A pedra de toque da suave mutação é a solidariedade. A evocação da história do
"molho de varas viria a propósito, mas escolhi uma outra metáfora para enfeitar
o conceito: a da camioneta.
O meu amigo Abílio ajudava a organizar excursões de camioneta. Ainda o dia da
excursão vinha longe e já um vizinho lhe batia à porta, a pedir para pôr a
sogra junto à cadeira do motorista, porque ela lhe dissera que, "se não fosse à
beira do motorista, era melhor ficar em casa. E não queira saber os problemas
que eu tenho tido co'a minha sogra! Se ela me ficasse em casa, era mais uma
carga de trabalhos co'a minha patroa. E o compadre Abílio que me desculpe, mas
eu até sei que já fez a vontade a mais alguém, que mo disse 'inda agora...".
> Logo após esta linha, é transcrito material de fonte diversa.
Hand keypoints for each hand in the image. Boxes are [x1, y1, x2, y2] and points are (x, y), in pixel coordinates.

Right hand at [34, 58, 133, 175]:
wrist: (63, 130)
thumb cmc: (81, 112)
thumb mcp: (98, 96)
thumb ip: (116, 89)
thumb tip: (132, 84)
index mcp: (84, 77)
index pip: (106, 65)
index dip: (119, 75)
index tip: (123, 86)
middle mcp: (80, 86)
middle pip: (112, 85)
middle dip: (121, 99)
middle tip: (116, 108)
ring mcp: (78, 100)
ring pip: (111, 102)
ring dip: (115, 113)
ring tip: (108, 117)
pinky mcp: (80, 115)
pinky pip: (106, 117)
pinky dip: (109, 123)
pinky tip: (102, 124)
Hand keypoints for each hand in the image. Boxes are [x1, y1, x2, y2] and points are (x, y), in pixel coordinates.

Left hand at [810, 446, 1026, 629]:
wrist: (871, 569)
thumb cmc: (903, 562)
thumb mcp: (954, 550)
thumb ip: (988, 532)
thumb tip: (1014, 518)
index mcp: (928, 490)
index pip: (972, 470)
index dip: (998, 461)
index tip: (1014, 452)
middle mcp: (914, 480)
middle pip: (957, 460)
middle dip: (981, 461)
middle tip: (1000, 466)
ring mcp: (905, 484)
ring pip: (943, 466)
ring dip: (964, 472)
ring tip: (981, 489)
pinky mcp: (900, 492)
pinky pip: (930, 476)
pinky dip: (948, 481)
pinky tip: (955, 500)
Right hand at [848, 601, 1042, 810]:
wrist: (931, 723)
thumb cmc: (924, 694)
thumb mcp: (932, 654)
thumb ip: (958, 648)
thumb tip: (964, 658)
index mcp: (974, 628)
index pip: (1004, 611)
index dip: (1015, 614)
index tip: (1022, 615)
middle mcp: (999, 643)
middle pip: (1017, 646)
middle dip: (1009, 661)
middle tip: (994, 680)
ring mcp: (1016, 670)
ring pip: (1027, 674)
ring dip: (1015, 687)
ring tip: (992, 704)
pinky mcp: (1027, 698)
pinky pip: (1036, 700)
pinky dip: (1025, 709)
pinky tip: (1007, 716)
O amigo Abílio cortava a fala ao requerente e prometia o almejado lugar. Porém,
não tardava nova fala precatória.
"Ó senhor Gravano, ainda bem que o encontro! O meu cunhado, o Neca... Não me
diga que não conhece! Ele pediu-me que lhe pedisse para o filho mais novo ir
nos lugares da frente, que o catraio enjoa. Nestas ocasiões, é um pisco a comer
e o pouco que engole deita-o fora logo ao chegar à a primeira curva. Não me
diga que não! Pela sua rica saúde!"
Despachado mais um requerente com promessas de "ir ver o que se podia fazer",
logo outro pedido o aguardava à chegada ao café.
"Deixe estar, que é por minha conta!" ? e o generoso pagante do café com
cheirinho despedia-se com peremptória sentença: "Eu sei que posso ir sossegado à
minha vida, que o amigo Gravano não é homem para me deixar ficar mal. A minha
família vai ir à frente, que os amigos são para as ocasiões, não é? Fique
sabendo que é um grande favor que o amigo me faz e vai ver não se há-de
arrepender..."
O Abílio Gravano perdia tempo e paciência neste jogo de empenhos. E logo ele,
que era pessoa de se perder dos carretos com facilidade! Grandes males,
grandes remédios... "E digo-lhe, professor, os que ajudei a passar a salto para
França, coitados, gastavam o que não tinham e não eram tão esquisitos! De
maneiras que, um dia, juntei o povo todo na Tojela e, antes de dar ordem de
partida ao motorista, fui ao micro e disse, alto e em bom som: para a
próxima, meus amigos, escusam de me andar a pedir para ir no banco da frente,
porque a camioneta vai de lado!"
Se há quem continue a impedir que a camioneta do nosso destino comum vá de lado,
se há quem tente conduzir os passageiros em marcha-atrás e por labirínticos
caminhos, há também viajantes tranquilos (como a Esperança) que rasgam amplas
avenidas de solidariedade. Na camioneta da Esperança, desde o condutor à cozinha,
todos vão na frente. E, enquanto a mudança se queda por discretos e sinuosos
percursos, contornam (juntos!) a angústia dos indícios.